Dans un premier temps, le repos des femmes en couches relève de l’assistance ; il devient un dispositif assurantiel avec la promulgation des lois sur les assurances sociales en 1928 et 1930. Mais, déjà avant la mise en vigueur de la loi Strauss en 1913, les travailleuses en couches font l’objet d’une surveillance particulière de la part des institutions publiques d’assistance. Dans ce sens, l’asile Ledru-Rollin, situé à Fontenay-aux-Roses (département de la Seine) et inauguré en 1892, prévoit d’accueillir une cinquantaine de mères accompagnées de leurs nouveau-nés dès leur sortie de l’hôpital. L’asile, qui recueille des mères en situation de précarité pendant une quinzaine de jours en moyenne, se donne pour missions principales de « permettre à la femme nouvellement accouchée de reprendre des forces avant de se remettre au travail » et « d’encourager l’attachement maternel de la fille-mère qui serait tentée d’abandonner son enfant » comme l'indique une brochure datée de 1900. L’œuvre vise également à réintégrer les mères sans emploi au marché du travail en les plaçant à leur sortie de l’asile, en général comme nourrices ou domestiques. Les nourrices alors embauchées sont un vivier de main-d’œuvre pour les institutions publiques parisiennes, notamment les hôpitaux de la capitale : dans ce cas bien précis, la maternité n’apparaît plus comme un obstacle mais bien comme une condition de l’emploi …

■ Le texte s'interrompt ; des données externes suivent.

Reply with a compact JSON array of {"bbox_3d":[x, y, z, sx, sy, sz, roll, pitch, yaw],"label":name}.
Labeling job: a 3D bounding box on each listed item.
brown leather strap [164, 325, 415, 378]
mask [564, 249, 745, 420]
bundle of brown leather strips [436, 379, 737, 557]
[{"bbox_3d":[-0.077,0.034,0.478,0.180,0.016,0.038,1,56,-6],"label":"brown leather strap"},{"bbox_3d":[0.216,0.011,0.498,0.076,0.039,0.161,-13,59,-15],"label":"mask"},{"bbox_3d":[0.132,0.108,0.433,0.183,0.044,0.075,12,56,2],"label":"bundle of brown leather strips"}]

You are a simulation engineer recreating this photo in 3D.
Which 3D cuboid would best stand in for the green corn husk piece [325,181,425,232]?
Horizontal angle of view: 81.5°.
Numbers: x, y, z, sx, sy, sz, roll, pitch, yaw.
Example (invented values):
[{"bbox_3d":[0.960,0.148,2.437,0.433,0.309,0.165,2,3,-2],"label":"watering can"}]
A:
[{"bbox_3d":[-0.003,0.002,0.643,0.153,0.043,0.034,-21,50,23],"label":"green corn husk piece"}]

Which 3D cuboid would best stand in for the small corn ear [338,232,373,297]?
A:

Le fonds de l’asile Ledru-Rollin, consultable aux Archives de Paris, est riche de nombreuses sources sérielles, propices aux études quantitatives. Ainsi, on peut relever les registres d’observations médicales tenus par les médecins successifs de l’asile entre 1895 et 1914. Ces registres nous renseignent sur l’état de santé tant de la mère (observations obstétricales) que de l’enfant (poids, vaccination, type d’allaitement ...). En croisant ces registres aux autres sources présentes dans le fonds, il serait possible d’élaborer une base de données relationnelle. Elle me permettrait d’appréhender au mieux la réalité de la surveillance médico-sociale des mères pensionnaires pendant leurs quelques jours de repos à l’asile.